The primary impact of CVE-2024-9585 is the potential for attackers with contributor-level access to inject persistent malicious scripts into web pages, which execute in the browsers of any users viewing those pages. This can compromise user sessions, steal sensitive information such as cookies or credentials, and potentially allow attackers to perform actions on behalf of victims. For organizations, this can lead to data breaches, reputational damage, and loss of user trust. Since contributor-level users can exploit this, insider threats or compromised contributor accounts pose a significant risk. The vulnerability does not affect availability directly but can lead to integrity and confidentiality breaches. Websites relying on the Image Map Pro plugin for interactive content are particularly vulnerable, especially if they allow multiple contributors or editors. The scope includes any WordPress site using the affected plugin versions, which can be substantial given WordPress's market share. The absence of known exploits reduces immediate risk but does not eliminate the threat, especially as attackers may develop exploits once the vulnerability is public.
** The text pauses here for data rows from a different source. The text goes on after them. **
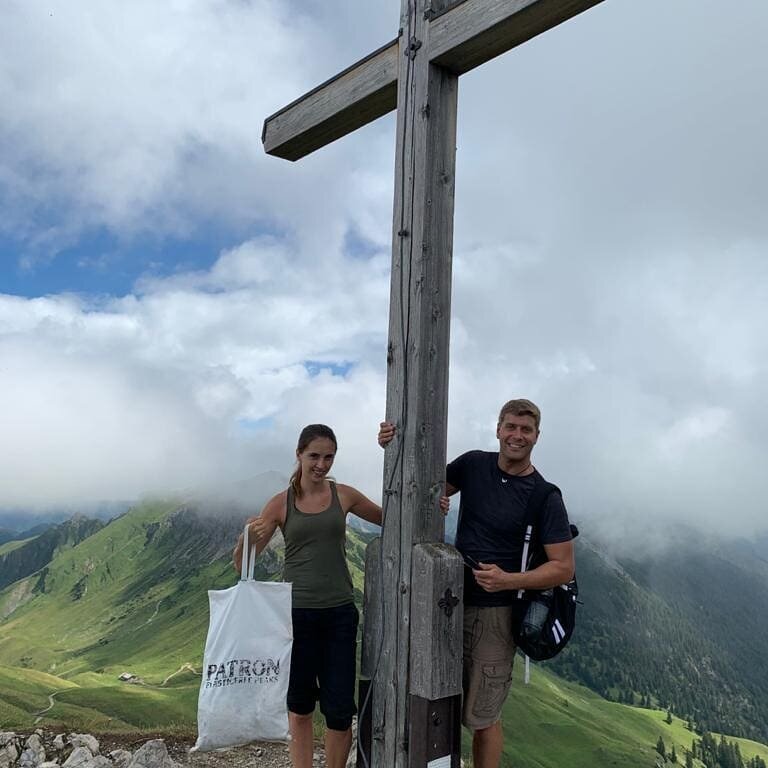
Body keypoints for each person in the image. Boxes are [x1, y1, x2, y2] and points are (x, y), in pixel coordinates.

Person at [378, 398, 574, 768]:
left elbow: (563, 568)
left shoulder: (545, 496)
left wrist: (508, 580)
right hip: (446, 603)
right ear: (498, 429)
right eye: (511, 427)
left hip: (496, 619)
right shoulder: (473, 464)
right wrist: (393, 441)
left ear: (536, 437)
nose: (517, 436)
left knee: (483, 717)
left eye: (525, 430)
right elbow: (422, 483)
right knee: (435, 692)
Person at [233, 424, 382, 768]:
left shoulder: (344, 495)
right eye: (314, 455)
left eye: (328, 457)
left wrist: (436, 503)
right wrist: (246, 536)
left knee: (340, 710)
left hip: (340, 614)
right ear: (299, 454)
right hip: (294, 616)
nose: (321, 464)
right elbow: (242, 563)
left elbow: (391, 518)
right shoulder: (279, 503)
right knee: (299, 707)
Organizations should immediately review user roles and permissions, limiting contributor-level access to trusted users only. Until an official patch is released, consider disabling or removing the Image Map Pro plugin if contributor-level users are present. Implement additional input validation and output encoding at the application or web server level to mitigate script injection risks. Employ Web Application Firewalls (WAFs) with rules to detect and block suspicious shortcode patterns or script injections related to this plugin. Monitor logs for unusual activity from contributor accounts and audit changes to pages containing interactive images. Educate contributors about safe content practices and the risks of injecting arbitrary code. Once a patch is available, prioritize its deployment. Additionally, consider implementing Content Security Policy (CSP) headers to restrict execution of unauthorized scripts. Regularly update WordPress core and plugins to reduce exposure to similar vulnerabilities.